Lucan and Duke exchanged a glance and followed the group outside. Ice almost envied them. He’d rather have his arse kicked by one of Marrok’s training exercises or practice his magical fighting skills with Duke than swallow down worry and wonder if his nomination would be rejected today and all would be lost.

Quietly, Sydney and Olivia cleared away the last of their evening meal and headed to the kitchen. Ice sat alone with Sabelle and the three Councilmen. They could afford to put off the nomination no longer. With every minute that ticked by, Blackbourne and possibly Spencer had more time to devise a counterstrategy that would play into Mathias’s hands.

“Ready?” Bram asked with a glance around the table.

Ice resisted the stress-induced urge to vomit. Normally, he’d ignore what a bunch of Privileged pricks thought of him, but now … Too much was at stake. So for Gailene, for Sabelle and the future, he swallowed and held it in.

Sterling and Tynan both nodded, then Bram’s stare fell on him. Ice felt Sabelle at his side, her reassuring presence. He didn’t even have to look at her to know that she would catch him if he fell.

“Ready.” Ice heard the growl in his voice and sighed.

Relax. How the hell would he possibly pass the nomination process if he already sounded as if he might take some-one’s head off?

With a nod, Bram opened his mirror, touched a few crests, then waved his hand. It expanded to something the size of a wall mirror. Ice reared back, surprised, though he supposed he shouldn’t have been. They were, after all, magical. But not many saw the inner workings of the Council. Even during the time he’d studied with Bram as his mentor, he’d never attended any Council meeting.

A moment later, each Councilman’s face appeared on the reflective surface of the mirror beside their crest. Black-bourne with his jet hair and jowls, pale skin, and beady, greedy eyes. Ice had disliked him at once, and held no illusions that the man would ever vote for or with him.

Spencer’s familiar gray face popped up. The elder looked tired, almost defeated. And that was a damn sight better than Helmsley Camden, who looked positively petrified. A moment later, Ice saw why, as Mathias’s golden, almost feline face appeared beside the muttonchopped elder. Camden, never long on courage by all accounts, had the most notorious wizard of the millennium sitting beside him. Ice knew immediately how his vote would fall.

Damn it!

Blackbourne convened the meeting, and began by addressing Tynan.

“Your grandfather’s loss is a blow to us all,” the elder intoned. “His service to magickind was respected, and he will be missed. May he rest in peace.”

“Thank you.” Tynan o’Shea said the words politely, but Ice saw the desire to spit at the disingenuous bastard.

A few short words later, Tynan bowed his head and accepted his role on the Council.

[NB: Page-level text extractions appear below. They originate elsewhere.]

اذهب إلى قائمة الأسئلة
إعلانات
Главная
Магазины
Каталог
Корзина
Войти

Some wizards prayed their whole lives to be noticed by the Council, much less considered for a position. To be in Tynan’s place—hell, his own, Ice knew—should engender some reaction. Tynan simply laced his fingers and rested his hands on the table, looking impassive.

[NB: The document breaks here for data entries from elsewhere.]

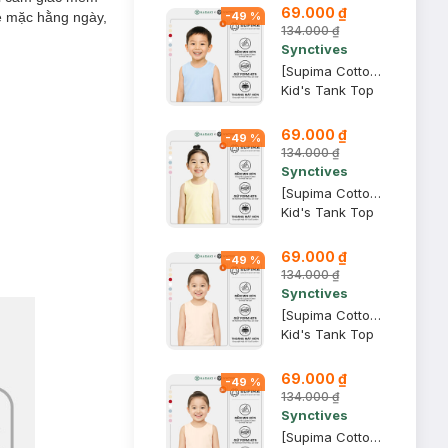
69.000 ₫
bé mặc hằng ngày,
-
49
%
134.000 ₫
Synctives
[Supima Cotton] Áo Sát Nách Trẻ Em Synctives, Xanh Mây, 5 - CCTA01
Kid's Tank Top
69.000 ₫
-
49
%
134.000 ₫
Synctives
[Supima Cotton] Áo Sát Nách Trẻ Em Synctives, Vàng Nhạt, 4T - CCTA01
Kid's Tank Top
69.000 ₫
-
49
%
134.000 ₫
Synctives
[Supima Cotton] Áo Sát Nách Trẻ Em Synctives, Be Sữa, 5 - CCTA01
Kid's Tank Top
69.000 ₫
-
49
%
134.000 ₫
Synctives
[Supima Cotton] Áo Sát Nách Trẻ Em Synctives, Be Sữa, 3T - CCTA01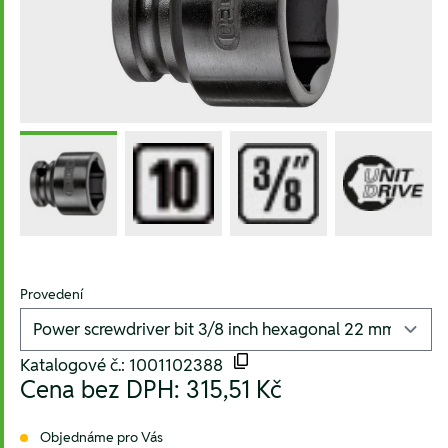
Provedení
Katalogové č.: 1001102388
Cena bez DPH:
315,51 Kč
Objednáme pro Vás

“And now to the business of filling MacKinnett’s empty seat,” Blackbourne went on. “I nominate Mathias d’Arc. He originates from a once-prominent family. No one can dispute that he is a wizard of great talents with the ability to inspire loyalty in others. That he’s returned and is determined to do good and bring change for magickind’s cause will benefit us, particularly since he may be the only one capable of quelling any pending Deprived uprising. Anyone opposed?”

Bram gritted his teeth, but nothing else gave away his disgust. Sterling and Tynan also remained silent. Denouncing Mathias now would do no good. He met the formal qualifications. His mettle would only be tested in the event of a tie as a result of the official vote. His character … only time would prove Blackbourne woefully wrong—after it was too late.